Hello,
I am new to KNIME - hope my question is not trivial (/had not been answered 100 times before).
CASE: I’ve got (ie. 20) sets of digits [0-9] (and digits are unique in each set) - example Test_input.xlsx (NOTE: it does not matter if set is collumn-oriented or row-oriented… can be done both ways) Test_input.xlsx (9.2 KB)
I would love to understand how can I count/analyze which:
single value (in all 20 sets) occurs most often?.. or a full % split/count would be even better
pairs (that exists within a particular set, however count should be done in the whole table of all 20 sets) occurs most often?
triplets (meaning full set) occurs most often ?
NOTE: this is simplified example, because my final data-table is way bigger obviously
Thank you for any help or comment!
Borys
hi Sanket,
Thank you very much for your time and the answer!
It compiles :)… and works to some extent, however probably I’ve described it poorly, and thus not necassairly as expected - I am most sorry here… and let me jump to more details (backed up with examples).

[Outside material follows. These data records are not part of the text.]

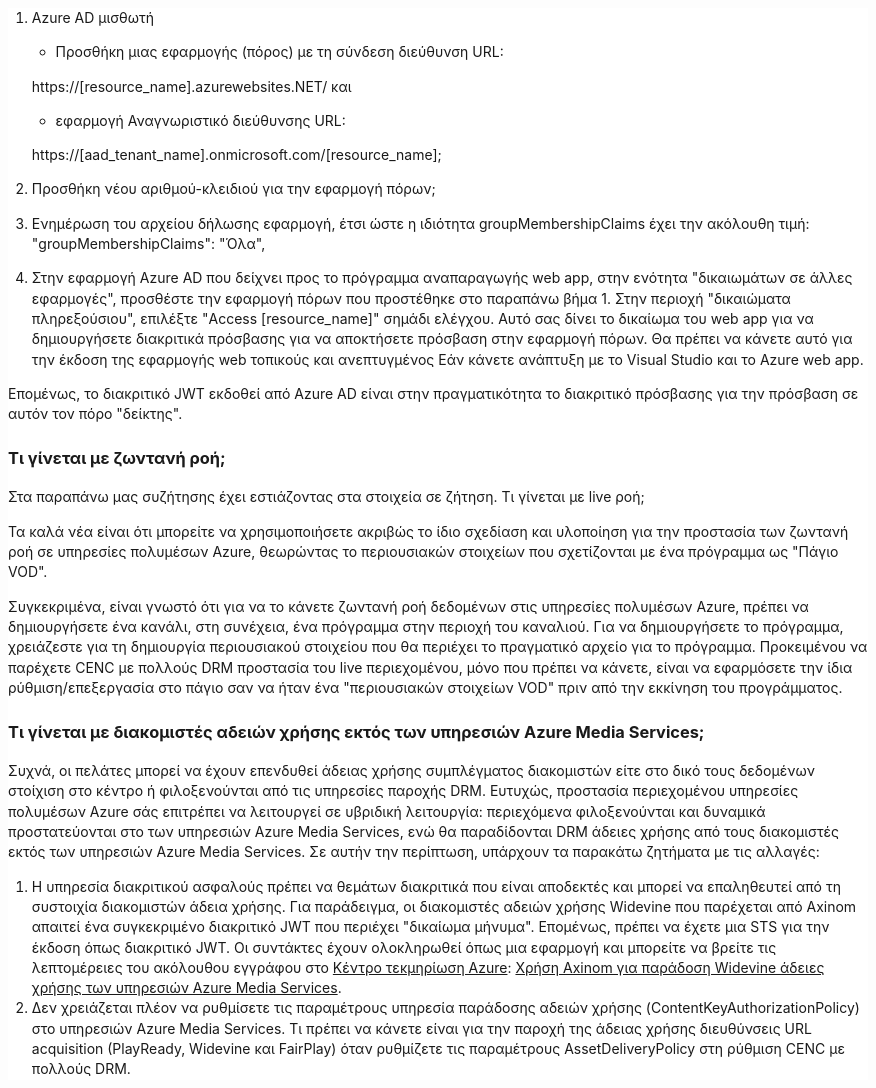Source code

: 1.  Azure AD μισθωτή

    - Προσθήκη μιας εφαρμογής (πόρος) με τη σύνδεση διεύθυνση URL: 

    https://[resource_name].azurewebsites.NET/ και 

    - εφαρμογή Αναγνωριστικό διεύθυνσης URL: 
    
    https://[aad_tenant_name].onmicrosoft.com/[resource_name]; 
2.  Προσθήκη νέου αριθμού-κλειδιού για την εφαρμογή πόρων;
3.  Ενημέρωση του αρχείου δήλωσης εφαρμογή, έτσι ώστε η ιδιότητα groupMembershipClaims έχει την ακόλουθη τιμή: "groupMembershipClaims": "Όλα",  
4.  Στην εφαρμογή Azure AD που δείχνει προς το πρόγραμμα αναπαραγωγής web app, στην ενότητα "δικαιωμάτων σε άλλες εφαρμογές", προσθέστε την εφαρμογή πόρων που προστέθηκε στο παραπάνω βήμα 1. Στην περιοχή "δικαιώματα πληρεξούσιου", επιλέξτε "Access [resource_name]" σημάδι ελέγχου. Αυτό σας δίνει το δικαίωμα του web app για να δημιουργήσετε διακριτικά πρόσβασης για να αποκτήσετε πρόσβαση στην εφαρμογή πόρων. Θα πρέπει να κάνετε αυτό για την έκδοση της εφαρμογής web τοπικούς και ανεπτυγμένος Εάν κάνετε ανάπτυξη με το Visual Studio και το Azure web app.
    
Επομένως, το διακριτικό JWT εκδοθεί από Azure AD είναι στην πραγματικότητα το διακριτικό πρόσβασης για την πρόσβαση σε αυτόν τον πόρο "δείκτης".

### <a name="what-about-live-streaming"></a>Τι γίνεται με ζωντανή ροή;

Στα παραπάνω μας συζήτησης έχει εστιάζοντας στα στοιχεία σε ζήτηση. Τι γίνεται με live ροή;

Τα καλά νέα είναι ότι μπορείτε να χρησιμοποιήσετε ακριβώς το ίδιο σχεδίαση και υλοποίηση για την προστασία των ζωντανή ροή σε υπηρεσίες πολυμέσων Azure, θεωρώντας το περιουσιακών στοιχείων που σχετίζονται με ένα πρόγραμμα ως "Πάγιο VOD".

Συγκεκριμένα, είναι γνωστό ότι για να το κάνετε ζωντανή ροή δεδομένων στις υπηρεσίες πολυμέσων Azure, πρέπει να δημιουργήσετε ένα κανάλι, στη συνέχεια, ένα πρόγραμμα στην περιοχή του καναλιού. Για να δημιουργήσετε το πρόγραμμα, χρειάζεστε για τη δημιουργία περιουσιακού στοιχείου που θα περιέχει το πραγματικό αρχείο για το πρόγραμμα. Προκειμένου να παρέχετε CENC με πολλούς DRM προστασία του live περιεχομένου, μόνο που πρέπει να κάνετε, είναι να εφαρμόσετε την ίδια ρύθμιση/επεξεργασία στο πάγιο σαν να ήταν ένα "περιουσιακών στοιχείων VOD" πριν από την εκκίνηση του προγράμματος.

### <a name="what-about-license-servers-outside-of-azure-media-services"></a>Τι γίνεται με διακομιστές αδειών χρήσης εκτός των υπηρεσιών Azure Media Services;

Συχνά, οι πελάτες μπορεί να έχουν επενδυθεί άδειας χρήσης συμπλέγματος διακομιστών είτε στο δικό τους δεδομένων στοίχιση στο κέντρο ή φιλοξενούνται από τις υπηρεσίες παροχής DRM. Ευτυχώς, προστασία περιεχομένου υπηρεσίες πολυμέσων Azure σάς επιτρέπει να λειτουργεί σε υβριδική λειτουργία: περιεχόμενα φιλοξενούνται και δυναμικά προστατεύονται στο των υπηρεσιών Azure Media Services, ενώ θα παραδίδονται DRM άδειες χρήσης από τους διακομιστές εκτός των υπηρεσιών Azure Media Services. Σε αυτήν την περίπτωση, υπάρχουν τα παρακάτω ζητήματα με τις αλλαγές:

1. Η υπηρεσία διακριτικού ασφαλούς πρέπει να θεμάτων διακριτικά που είναι αποδεκτές και μπορεί να επαληθευτεί από τη συστοιχία διακομιστών άδεια χρήσης. Για παράδειγμα, οι διακομιστές αδειών χρήσης Widevine που παρέχεται από Axinom απαιτεί ένα συγκεκριμένο διακριτικό JWT που περιέχει "δικαίωμα μήνυμα". Επομένως, πρέπει να έχετε μια STS για την έκδοση όπως διακριτικό JWT. Οι συντάκτες έχουν ολοκληρωθεί όπως μια εφαρμογή και μπορείτε να βρείτε τις λεπτομέρειες του ακόλουθου εγγράφου στο [Κέντρο τεκμηρίωση Azure](https://azure.microsoft.com/documentation/): [Χρήση Axinom για παράδοση Widevine άδειες χρήσης των υπηρεσιών Azure Media Services](media-services-axinom-integration.md). 
1. Δεν χρειάζεται πλέον να ρυθμίσετε τις παραμέτρους υπηρεσία παράδοσης αδειών χρήσης (ContentKeyAuthorizationPolicy) στο υπηρεσιών Azure Media Services. Τι πρέπει να κάνετε είναι για την παροχή της άδειας χρήσης διευθύνσεις URL acquisition (PlayReady, Widevine και FairPlay) όταν ρυθμίζετε τις παραμέτρους AssetDeliveryPolicy στη ρύθμιση CENC με πολλούς DRM.
 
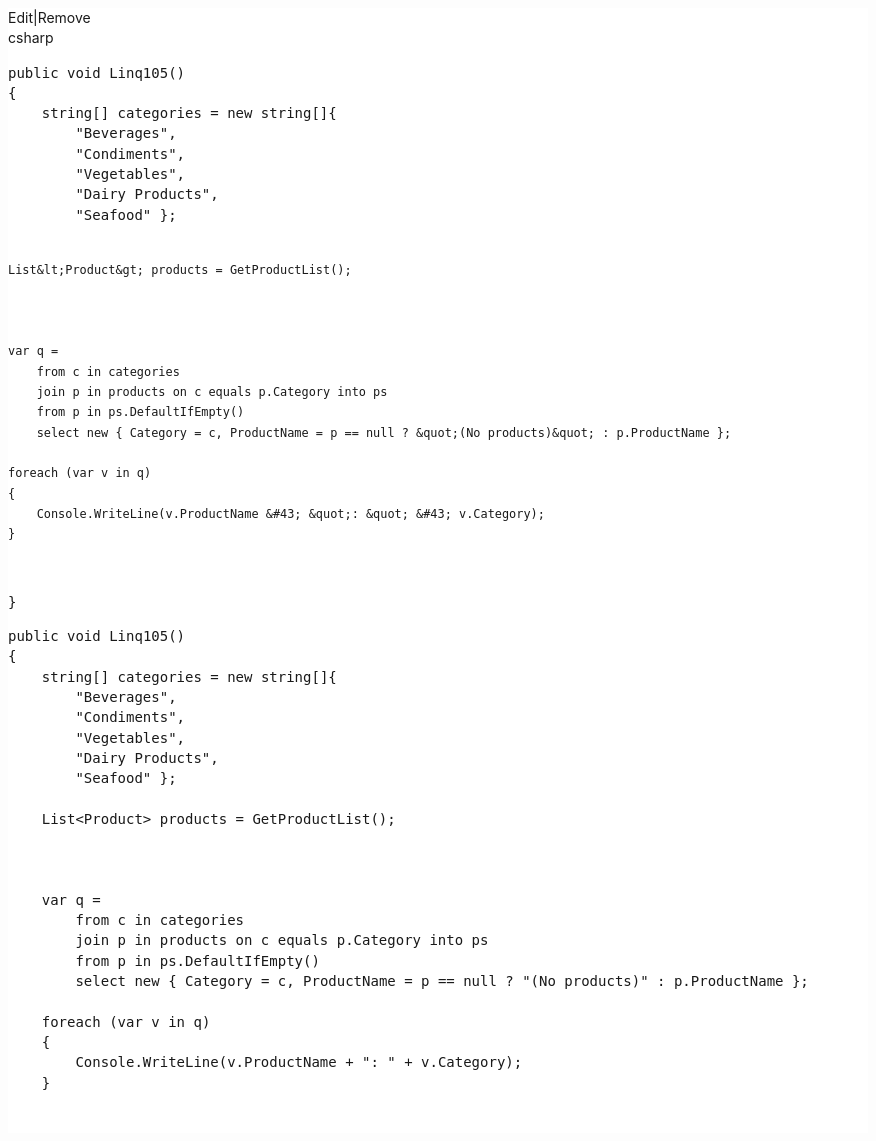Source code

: <div class="pluginLinkHolder"><span class="pluginEditHolderLink">Edit</span>|<span class="pluginRemoveHolderLink">Remove</span></div>
<span class="hidden">csharp</span>
<pre class="hidden">public void Linq105() 
{
    string[] categories = new string[]{  
        &quot;Beverages&quot;, 
        &quot;Condiments&quot;,  
        &quot;Vegetables&quot;,  
        &quot;Dairy Products&quot;, 
        &quot;Seafood&quot; };
 
    List&lt;Product&gt; products = GetProductList();
 
 
 
    var q =
        from c in categories
        join p in products on c equals p.Category into ps
        from p in ps.DefaultIfEmpty()
        select new { Category = c, ProductName = p == null ? &quot;(No products)&quot; : p.ProductName };
 
    foreach (var v in q)
    {
        Console.WriteLine(v.ProductName &#43; &quot;: &quot; &#43; v.Category);
    }
}</pre>
<div class="preview">
<pre class="csharp"><span class="cs__keyword">public</span>&nbsp;<span class="cs__keyword">void</span>&nbsp;Linq105()&nbsp;&nbsp;
{&nbsp;
&nbsp;&nbsp;&nbsp;&nbsp;<span class="cs__keyword">string</span>[]&nbsp;categories&nbsp;=&nbsp;<span class="cs__keyword">new</span>&nbsp;<span class="cs__keyword">string</span>[]{&nbsp;&nbsp;&nbsp;
&nbsp;&nbsp;&nbsp;&nbsp;&nbsp;&nbsp;&nbsp;&nbsp;<span class="cs__string">&quot;Beverages&quot;</span>,&nbsp;&nbsp;
&nbsp;&nbsp;&nbsp;&nbsp;&nbsp;&nbsp;&nbsp;&nbsp;<span class="cs__string">&quot;Condiments&quot;</span>,&nbsp;&nbsp;&nbsp;
&nbsp;&nbsp;&nbsp;&nbsp;&nbsp;&nbsp;&nbsp;&nbsp;<span class="cs__string">&quot;Vegetables&quot;</span>,&nbsp;&nbsp;&nbsp;
&nbsp;&nbsp;&nbsp;&nbsp;&nbsp;&nbsp;&nbsp;&nbsp;<span class="cs__string">&quot;Dairy&nbsp;Products&quot;</span>,&nbsp;&nbsp;
&nbsp;&nbsp;&nbsp;&nbsp;&nbsp;&nbsp;&nbsp;&nbsp;<span class="cs__string">&quot;Seafood&quot;</span>&nbsp;};&nbsp;
&nbsp;&nbsp;
&nbsp;&nbsp;&nbsp;&nbsp;List&lt;Product&gt;&nbsp;products&nbsp;=&nbsp;GetProductList();&nbsp;
&nbsp;&nbsp;
&nbsp;&nbsp;
&nbsp;&nbsp;
&nbsp;&nbsp;&nbsp;&nbsp;var&nbsp;q&nbsp;=&nbsp;
&nbsp;&nbsp;&nbsp;&nbsp;&nbsp;&nbsp;&nbsp;&nbsp;from&nbsp;c&nbsp;<span class="cs__keyword">in</span>&nbsp;categories&nbsp;
&nbsp;&nbsp;&nbsp;&nbsp;&nbsp;&nbsp;&nbsp;&nbsp;join&nbsp;p&nbsp;<span class="cs__keyword">in</span>&nbsp;products&nbsp;on&nbsp;c&nbsp;equals&nbsp;p.Category&nbsp;into&nbsp;ps&nbsp;
&nbsp;&nbsp;&nbsp;&nbsp;&nbsp;&nbsp;&nbsp;&nbsp;from&nbsp;p&nbsp;<span class="cs__keyword">in</span>&nbsp;ps.DefaultIfEmpty()&nbsp;
&nbsp;&nbsp;&nbsp;&nbsp;&nbsp;&nbsp;&nbsp;&nbsp;select&nbsp;<span class="cs__keyword">new</span>&nbsp;{&nbsp;Category&nbsp;=&nbsp;c,&nbsp;ProductName&nbsp;=&nbsp;p&nbsp;==&nbsp;<span class="cs__keyword">null</span>&nbsp;?&nbsp;<span class="cs__string">&quot;(No&nbsp;products)&quot;</span>&nbsp;:&nbsp;p.ProductName&nbsp;};&nbsp;
&nbsp;&nbsp;
&nbsp;&nbsp;&nbsp;&nbsp;<span class="cs__keyword">foreach</span>&nbsp;(var&nbsp;v&nbsp;<span class="cs__keyword">in</span>&nbsp;q)&nbsp;
&nbsp;&nbsp;&nbsp;&nbsp;{&nbsp;
&nbsp;&nbsp;&nbsp;&nbsp;&nbsp;&nbsp;&nbsp;&nbsp;Console.WriteLine(v.ProductName&nbsp;&#43;&nbsp;<span class="cs__string">&quot;:&nbsp;&quot;</span>&nbsp;&#43;&nbsp;v.Category);&nbsp;
&nbsp;&nbsp;&nbsp;&nbsp;}&nbsp;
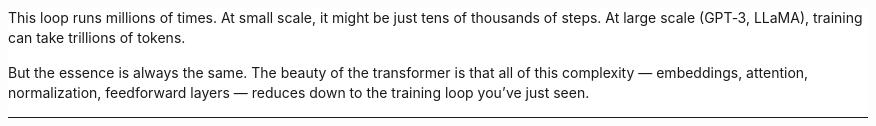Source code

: This loop runs millions of times. At small scale, it might be just tens of thousands of steps. At large scale (GPT‑3, LLaMA), training can take trillions of tokens.

But the essence is always the same. The beauty of the transformer is that all of this complexity — embeddings, attention, normalization, feedforward layers — reduces down to the training loop you’ve just seen.

---


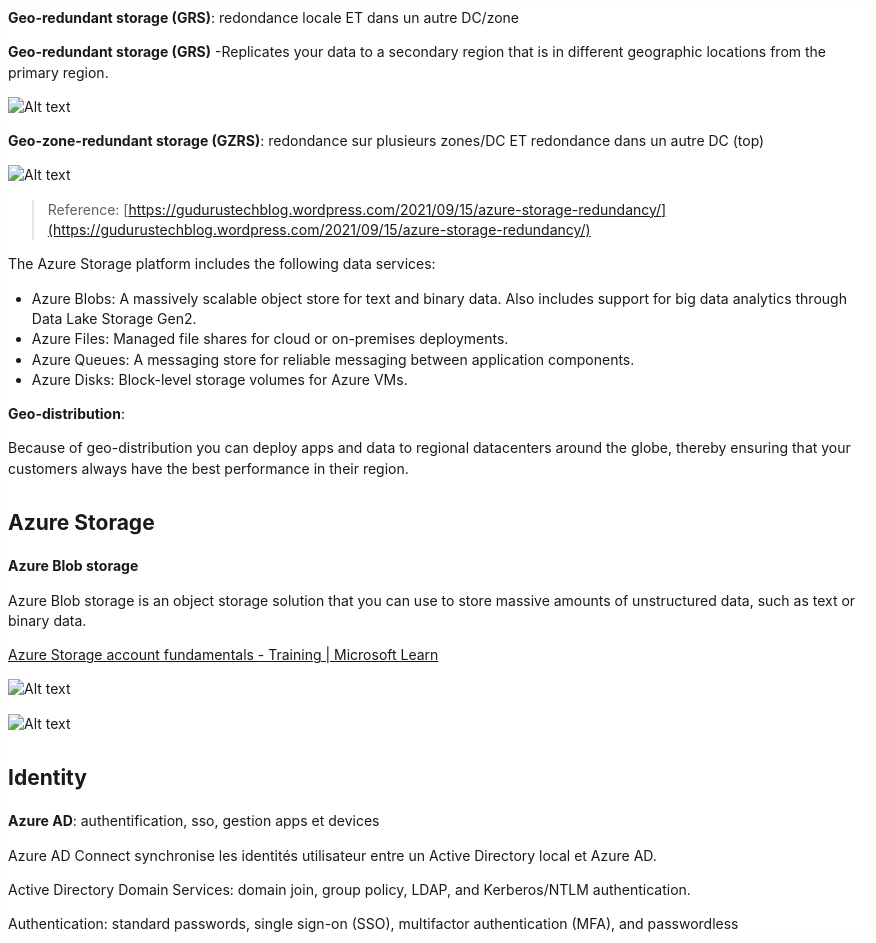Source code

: **Geo-redundant storage (GRS)**: redondance locale ET dans un autre DC/zone

**Geo-redundant storage (GRS)** -Replicates your data to a secondary region that is in different geographic locations from the primary region.

![Alt text](/images/az-900/grs.png)


**Geo-zone-redundant storage (GZRS)**: redondance sur plusieurs zones/DC ET redondance dans un autre DC (top)

![Alt text](/images/az-900/gzrs.png)

> Reference:
[https://gudurustechblog.wordpress.com/2021/09/15/azure-storage-redundancy/](https://gudurustechblog.wordpress.com/2021/09/15/azure-storage-redundancy/)

The Azure Storage platform includes the following data services:

-   Azure Blobs: A massively scalable object store for text and binary data. Also includes support for big data analytics through Data Lake Storage Gen2.
-   Azure Files: Managed file shares for cloud or on-premises deployments.
-   Azure Queues: A messaging store for reliable messaging between application components.
-   Azure Disks: Block-level storage volumes for Azure VMs.

**Geo-distribution**:

Because of geo-distribution you can deploy apps and data to regional datacenters around the globe, thereby ensuring that your customers always have the best performance in their region.

## Azure Storage

**Azure Blob storage**

Azure Blob storage is an object storage solution that you can use to store massive amounts of unstructured data, such as text or binary data.

[Azure Storage account fundamentals - Training | Microsoft Learn](https://learn.microsoft.com/training/modules/azure-storage-fundamentals/azure-storage-accounts)

![Alt text](/images/az-900/storage1.png)

![Alt text](/images/az-900/storage2.png)


## Identity

**Azure AD**: authentification, sso, gestion apps et devices

Azure AD Connect synchronise les identités utilisateur entre un Active Directory local et Azure AD.

Active Directory Domain Services: domain join, group policy, LDAP, and Kerberos/NTLM authentication.

Authentication: standard passwords, single sign-on (SSO), multifactor authentication (MFA), and passwordless
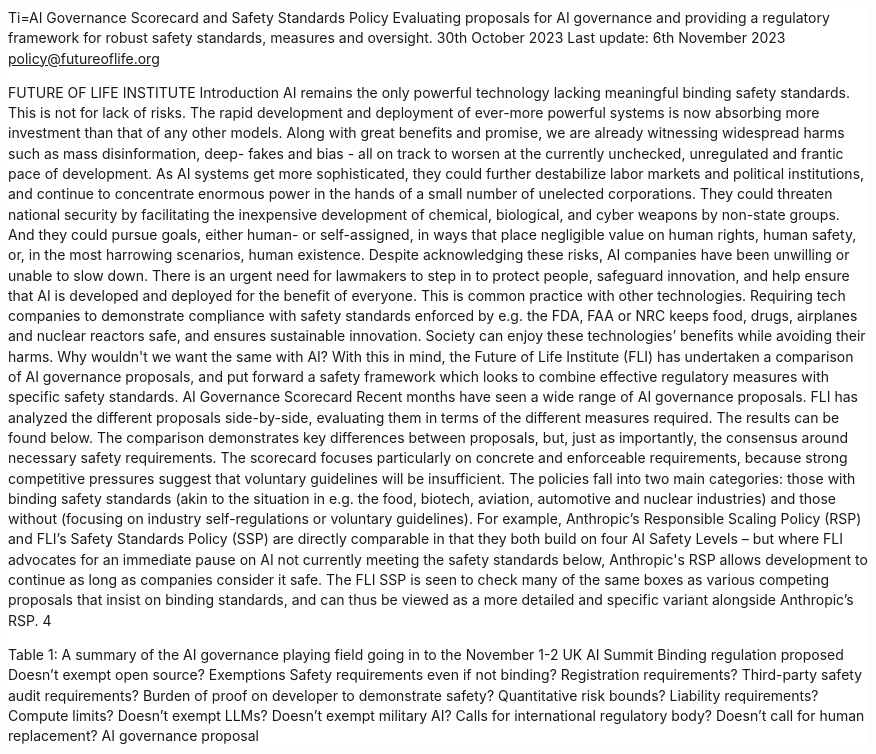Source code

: Ti=AI Governance Scorecard and Safety Standards Policy
Evaluating proposals for AI governance and providing a regulatory framework for robust safety standards, measures and oversight.
30th October 2023
Last update: 6th November 2023
policy@futureoflife.org

FUTURE OF LIFE INSTITUTE
Introduction
AI remains the only powerful technology lacking meaningful binding safety standards. This is not for lack of risks. The rapid development and deployment of ever-more powerful systems is now absorbing more investment than that of any other models. Along with great benefits and promise, we are already witnessing widespread harms such as mass disinformation, deep- fakes and bias - all on track to worsen at the currently unchecked, unregulated and frantic pace of development. As AI systems get more sophisticated, they could further destabilize labor markets and political institutions, and continue to concentrate enormous power in the hands of a small number of unelected corporations. They could threaten national security by facilitating the inexpensive development of chemical, biological, and cyber weapons by non-state groups. And they could pursue goals, either human- or self-assigned, in ways that place negligible value on human rights, human safety, or, in the most harrowing scenarios, human existence.
Despite acknowledging these risks, AI companies have been unwilling or unable to slow down. There is an urgent need for lawmakers to step in to protect people, safeguard innovation, and help ensure that AI is developed and deployed for the benefit of everyone. This is common practice with other technologies. Requiring tech companies to demonstrate compliance with safety standards enforced by e.g. the FDA, FAA or NRC keeps food, drugs, airplanes and nuclear reactors safe, and ensures sustainable innovation. Society can enjoy these technologies’ benefits while avoiding their harms. Why wouldn't we want the same with AI?
With this in mind, the Future of Life Institute (FLI) has undertaken a comparison of AI governance proposals, and put forward a safety framework which looks to combine effective regulatory measures with specific safety standards.
AI Governance Scorecard
Recent months have seen a wide range of AI governance proposals. FLI has analyzed the different proposals side-by-side, evaluating them in terms of the different measures required. The results can be found below. The comparison demonstrates key differences between proposals, but, just as importantly, the consensus around necessary safety requirements. The scorecard focuses particularly on concrete and enforceable requirements, because strong competitive pressures suggest that voluntary guidelines will be insufficient.
The policies fall into two main categories: those with binding safety standards (akin to the situation in e.g. the food, biotech, aviation, automotive and nuclear industries) and those without (focusing on industry self-regulations or voluntary guidelines). For example, Anthropic’s Responsible Scaling Policy (RSP) and FLI’s Safety Standards Policy (SSP) are directly comparable in that they both build on four AI Safety Levels – but where FLI advocates for an immediate pause on AI not currently meeting the safety standards below, Anthropic's RSP allows development to continue as long as companies consider it safe. The FLI SSP is seen to check many of the same boxes as various competing proposals that insist on binding standards, and can thus be viewed as a more detailed and specific variant alongside Anthropic’s RSP.
4

Table 1: A summary of the AI governance playing field going in to the November 1-2 UK AI Summit
      Binding regulation proposed
Doesn’t exempt open source?
Exemptions
                Safety requirements even if not binding?
Registration requirements?
Third-party safety audit requirements?
Burden of proof on developer to demonstrate safety?
Quantitative risk bounds?
Liability requirements?
Compute limits?
Doesn’t exempt LLMs?
Doesn’t exempt military AI?
Calls for international regulatory body?
Doesn’t call for human replacement?
                          AI governance proposal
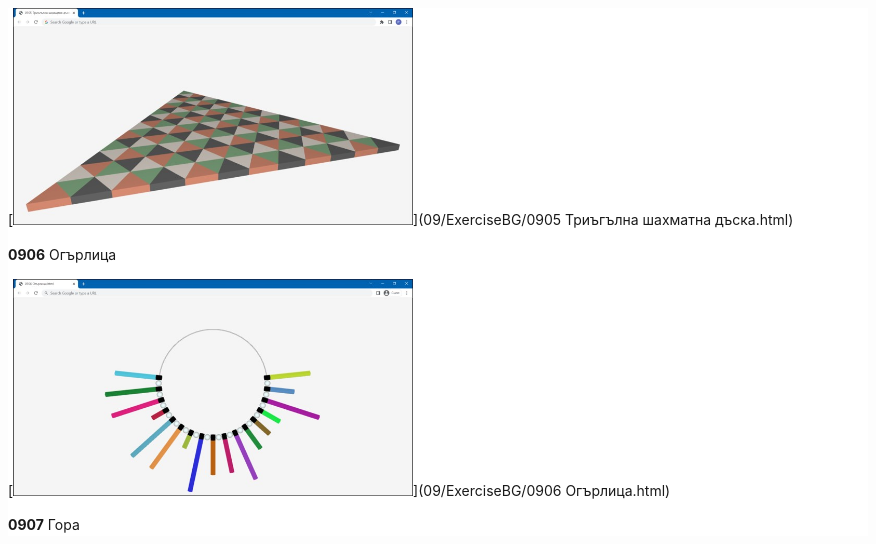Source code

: [<kbd><img src="09/ExerciseBG/0905%20Триъгълна%20шахматна%20дъска.jpg" width="400"></kbd>](09/ExerciseBG/0905 Триъгълна шахматна дъска.html)

**0906** Огърлица

[<kbd><img src="09/ExerciseBG/0906%20Огърлица.jpg" width="400"></kbd>](09/ExerciseBG/0906 Огърлица.html)

**0907** Гора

Lowest “GroupBy” branch should return occurances - giving results as follows - excel formula “CountIf” (equal to a particular digit)
“Middle” : Pairs are aggregated very well with 3 Column Aggs - that’s a great idea!
However pairs should be also counted within all the sets, so
{0,1} => 3 occurances (set.2 & set.7 & set.16 - that is just so that its clear, does not have to be included in the KNIME solution)
{0,2} => 1 occurance (set.7)
{0,3} => 1 occurance (set.8)
{0,4} => 0 occurances
and analogically with whole triple-sets
{0,1,2} => 1 occurance (set.7)
{0,1,3} => 0 occurances
Hope that is more understandable now… maybe that is what is done already and I just cannot see it (LOL)?
thanks again!
Borys
Hello @BorBla ,
Thank you for explaining the problem in a better way.
To solve this, we used a very different approach, as @armingrudd told me that this falls under the category of Item set mining. So, you first need to install this extension to be able to use the node Association Rule Learner (Borgelt) as shown in the below screenshot.
Sanket,
thank you very much & credits to @armingrudd as well - this works perfectly well now I need to transpose that logic into my use case… but you’ve done ~99% of it with this workflow, BIG FAT THANKS!
There is so much still to learn for myself (as I have not heart of Itemset mining at all… and it’s so usefull!)